Extract:
==========
It’s not what you thought it was. If you’re into plate tectonic and the wonders of geology, you’ll want to watch this, it’s insightful and will rearrange your thinking in wonderful ways. Talk about folds within folds.
I think Nick Zenter is a great teacher, and having spent a little time in the state of Washington I was able to relate to his talks and been a fan of his for years.
I’ve always wished someone like him would show up to discuss the Rockies.
Now it’s nice to him stepping up, although in these talks he’s doing a Rocky Mtn overview, but that’s close enough, especially since he’s introducing us non-geologists a radical, but fact driven, (fairly) new theory about the history of Rocky Mountain formation and it’s a trip.
He’s synthesizing and reporting on what may turn out to be one of the biggest upheavals in geologic understanding since the Plate Tectonics revolution took hold. Well at least for those of us who remember learning about the then new findings suggestioning that the Juan de Fuca Plate diving under California and then rebounding and pushing up the Rockies.
Earth is some 4 and a half billion years old. Moving at an average speed roughly equal to how fast your finger nails grow, it only takes a few hundred million years for tectonic plates to circumnavigate the globe.
Now keep in mind that floating crust is on “mushy” layers mantle. Viscous stuff plowing through other viscous stuff, leaving tracks and remnants within the global, and scientists keep getting better at unraveling the information.
==========
Supplied records:
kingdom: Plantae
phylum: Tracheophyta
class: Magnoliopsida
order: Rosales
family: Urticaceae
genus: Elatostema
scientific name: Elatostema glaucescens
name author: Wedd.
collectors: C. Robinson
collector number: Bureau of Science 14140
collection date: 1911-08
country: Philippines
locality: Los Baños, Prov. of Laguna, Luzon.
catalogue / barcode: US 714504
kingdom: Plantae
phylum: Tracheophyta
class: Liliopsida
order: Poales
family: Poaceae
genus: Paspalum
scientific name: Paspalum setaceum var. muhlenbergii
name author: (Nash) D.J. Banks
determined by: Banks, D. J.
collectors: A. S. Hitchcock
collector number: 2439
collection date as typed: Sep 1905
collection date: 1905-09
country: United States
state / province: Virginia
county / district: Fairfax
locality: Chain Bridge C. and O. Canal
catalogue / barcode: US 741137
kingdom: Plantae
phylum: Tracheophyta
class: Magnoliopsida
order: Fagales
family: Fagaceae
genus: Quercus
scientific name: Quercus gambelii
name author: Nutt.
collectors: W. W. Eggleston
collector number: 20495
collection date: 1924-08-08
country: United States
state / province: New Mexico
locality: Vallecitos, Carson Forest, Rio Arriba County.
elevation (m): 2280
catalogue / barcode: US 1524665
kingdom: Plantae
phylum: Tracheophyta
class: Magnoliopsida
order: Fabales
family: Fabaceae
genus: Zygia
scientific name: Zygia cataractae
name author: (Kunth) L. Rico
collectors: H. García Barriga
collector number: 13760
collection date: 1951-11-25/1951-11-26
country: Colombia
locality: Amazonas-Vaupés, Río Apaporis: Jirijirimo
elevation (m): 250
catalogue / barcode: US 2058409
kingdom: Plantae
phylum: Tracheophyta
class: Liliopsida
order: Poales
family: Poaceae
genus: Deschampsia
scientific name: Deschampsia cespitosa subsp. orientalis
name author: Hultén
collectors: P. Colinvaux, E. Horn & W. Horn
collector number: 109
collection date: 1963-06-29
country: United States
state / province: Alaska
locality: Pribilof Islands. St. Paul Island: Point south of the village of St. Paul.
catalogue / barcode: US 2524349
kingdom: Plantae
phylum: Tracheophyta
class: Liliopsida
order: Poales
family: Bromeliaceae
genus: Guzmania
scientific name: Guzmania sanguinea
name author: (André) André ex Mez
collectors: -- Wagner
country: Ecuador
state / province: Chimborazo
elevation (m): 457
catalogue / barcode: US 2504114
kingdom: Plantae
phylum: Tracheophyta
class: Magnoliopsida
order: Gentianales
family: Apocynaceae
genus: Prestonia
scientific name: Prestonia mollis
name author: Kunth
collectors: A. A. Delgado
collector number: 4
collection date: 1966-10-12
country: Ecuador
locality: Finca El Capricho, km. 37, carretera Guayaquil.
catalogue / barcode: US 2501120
==========
Given exercise A:
Reproduce the passage of the geology post starting with "It’s not what" and going on through "discuss the Rockies.".
Given exercise B:
Duplicate the lines of the records starting with the line containing "state / province: New Mexico" and going on through the line containing "name author: (Kunth) L. Rico", both lines included.
The geology post and the records are unrelated material.

Reply A:
It’s not what you thought it was. If you’re into plate tectonic and the wonders of geology, you’ll want to watch this, it’s insightful and will rearrange your thinking in wonderful ways. Talk about folds within folds.
I think Nick Zenter is a great teacher, and having spent a little time in the state of Washington I was able to relate to his talks and been a fan of his for years.
I’ve always wished someone like him would show up to discuss the Rockies.

Reply B:
state / province: New Mexico
locality: Vallecitos, Carson Forest, Rio Arriba County.
elevation (m): 2280
catalogue / barcode: US 1524665
kingdom: Plantae
phylum: Tracheophyta
class: Magnoliopsida
order: Fabales
family: Fabaceae
genus: Zygia
scientific name: Zygia cataractae
name author: (Kunth) L. Rico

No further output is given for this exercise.